Whereas O. Winston Link, the other great night photographer, used his own lighting, Brassaï uses what the city gives him, to haunting effect.

This scan scarcely does the original justice, but the atmosphere is so powerful I swear you can smell the women’s scent when you look at it. Magic.

No wonder that Paris was such a magnet for artists between the wars.

Lightroom 2 Trial

Trying it out.

I continue to watch the excellent tutorials to be found here and have now downloaded the 30 day free trial of Lightroom 2.1 from the Adobe web site. I delayed doing this as the predicatble raft of bugs in 2.0 has now been largely resolved and discussion boards suggest the application is stable. Never buy Version 1 of anything ….

My first focus is on the graduated density filter and adjustment brush, which are new features of the localized adjustments added in Version 2 of Lightroom.

While I have for ever toyed with the idea of using those slip-on graduated density filters for landscape work, the whole thing has always seemed too clunky. Further, interposing yet another easily scratched surface between object and image has never much appealed to me and the thought of carrying dozens of those filters and all the related gadgetry to attach them to my lens has left me cold.

Well, with Lightroom 2 there is no more need for external filters. Not only can you add a graduated density filter of your choice to selected areas of an image, you can also tilt the horizon for these where necessary, elect the level of graduation and change color, brightness, clarity, contrast, saturation and sharpness in your area(s) of choice. Try that with mechanical attachments!

Here’s a case in point of a landscape with a sloping horizon taken from my front door yesterday. As the original discloses, the lighting was flat, the scene less than interesting and the sky horribly bland.

A few moments work, applying graduated sloping colored filtration to the sky area and selectively darkening the foreground using the new adjustment brush feature (look at the road at the bottom), plus an overall tweak for saturation and clarity, and upping the reds and oranges, and you get a nice Old Master look, like this:


From my front door – the beauty of central California. 5D, 200mm ‘L’, 1/1000, f/4, ISO 400

The ability to make localized graduated adjustments is powerful and Adobe’s implementation superb. It bears watching those videos as there are so few adjustment buttons that you have to learn how they work, but the engineering and user interface are remarkably elegant. Indeed, it was Lightroom’s far more intuitive user interface and logical work flow that made me abandon Aperture. Not to mention the general slugishness of the Apple application regardless, it seems, of how current or fast your computer is. Lightroom flies, the slowest step being localized adjustment brush operations which take a second or so to register on my MacBook (4gB RAM, 2.1gHz C2D CPU).

By the way, when you first fire up Lightroom 2 it will convert your Lightroom 1 catalog for use with the new version, but it also leaves the original Version 1 catalog untouched in the event you decide not to upgrade. (The on screen narrative does not make this clear, implying that your original files are lost). Nice – no need for yet another back-up, though I made one just in case. You should too.

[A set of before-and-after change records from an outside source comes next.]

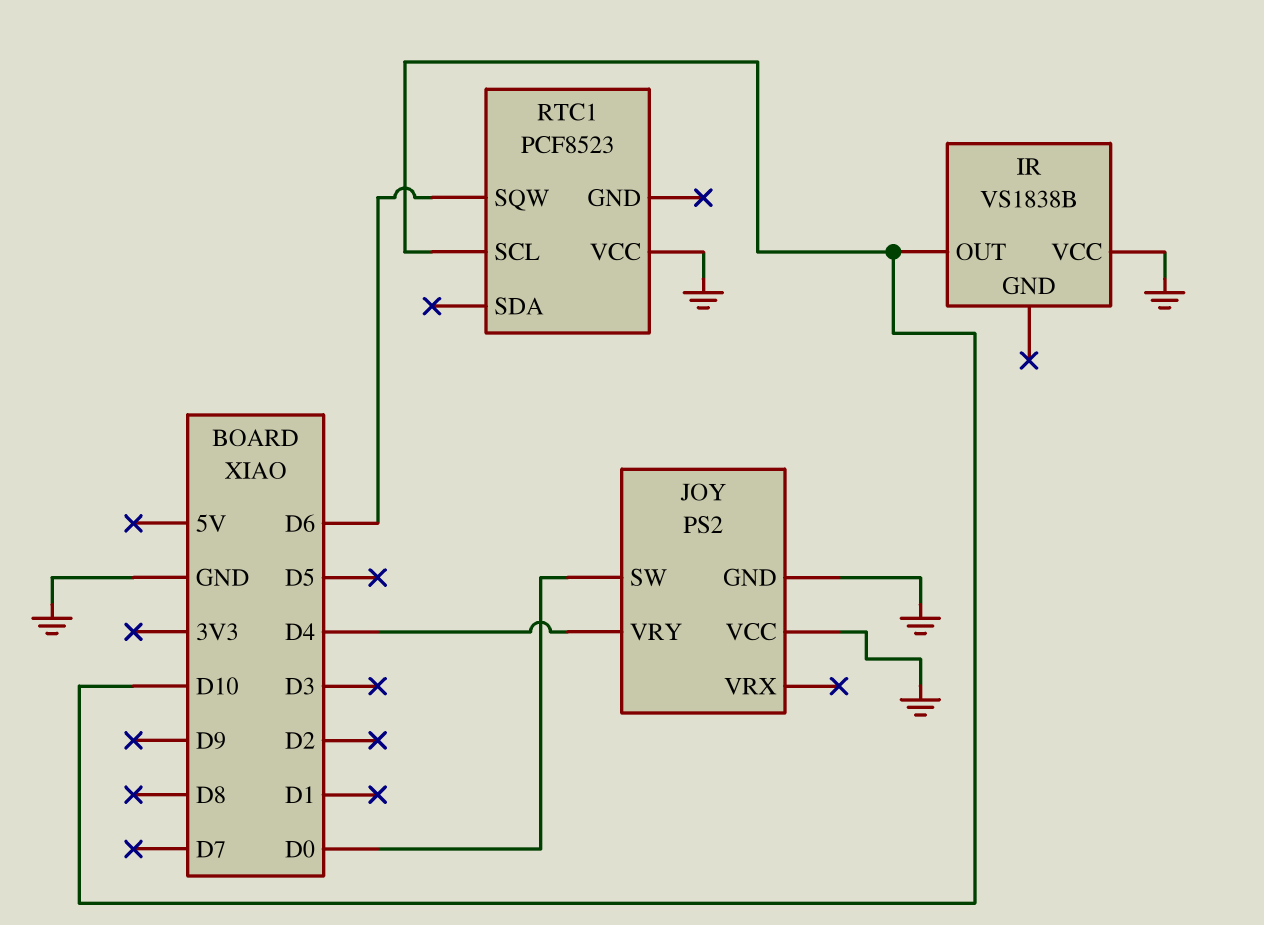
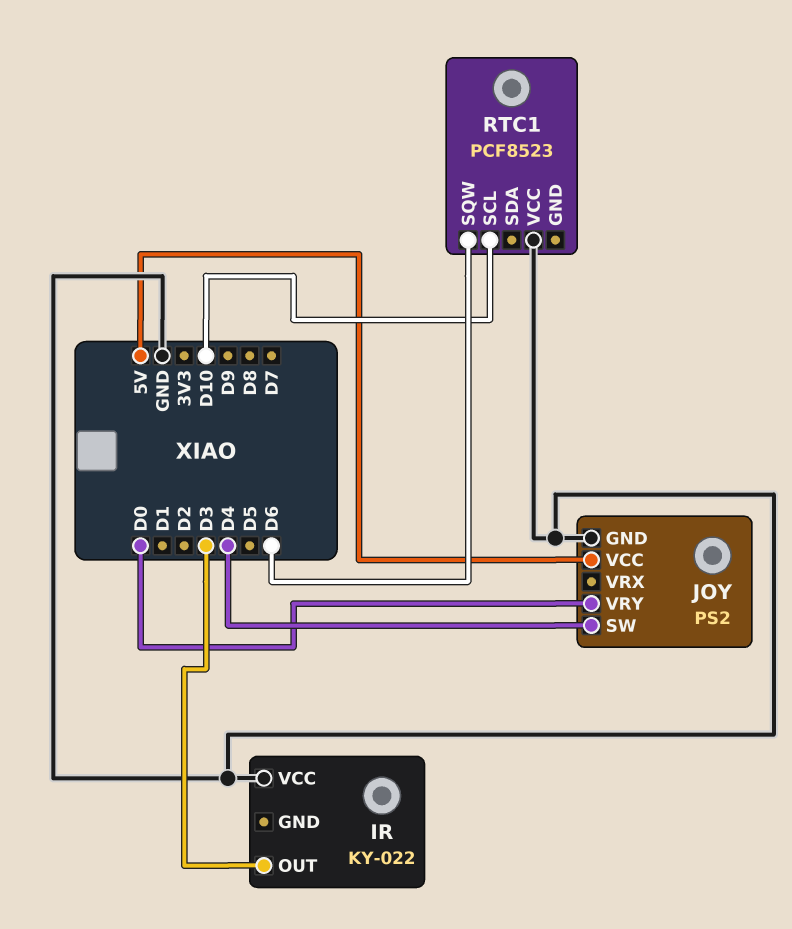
IR: VS1838B -> KY-022
IR pin OUT: D10 -> D3
JOY pin SW: D0 -> D4
JOY pin VCC: GND -> 5V
JOY pin VRY: D4 -> D0

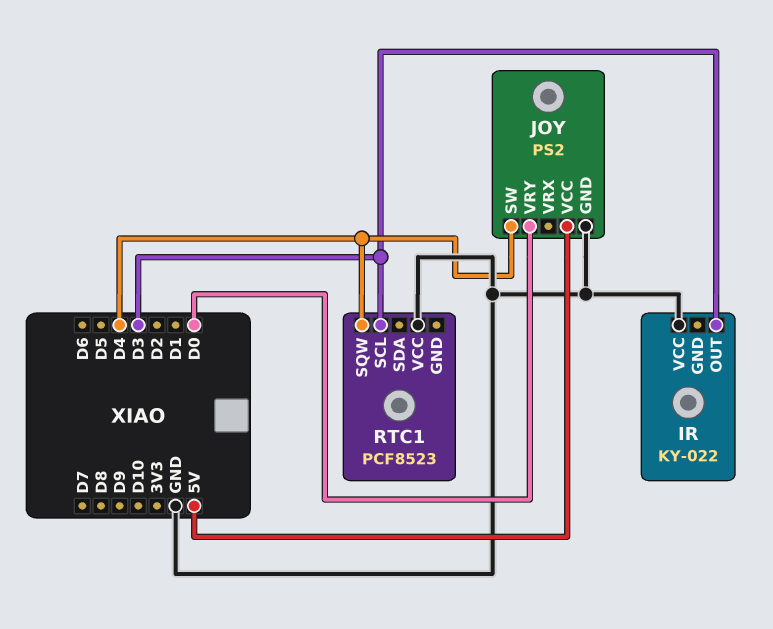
RTC1 pin SCL: D10 -> D3
RTC1 pin SQW: D6 -> D4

Finally, this screen snap shows the area to which I have applied the graduated effect – the dot is the center point above which things darken. You can also see that I have sloped the graduated density area to replicate the natural slope of the horizon – just drag up or down on one side to slope the area affected.

Lightroom 2 is beginning to look like a keeper.

As for these guys, well, I would be looking for a new day job in their place:


Yesterday’s hardware. Yesterday’s concept.

And if you have a big investment in these, well, sell them in a yard sale and the proceeds may just pay for the upgrade to Lightroom 2!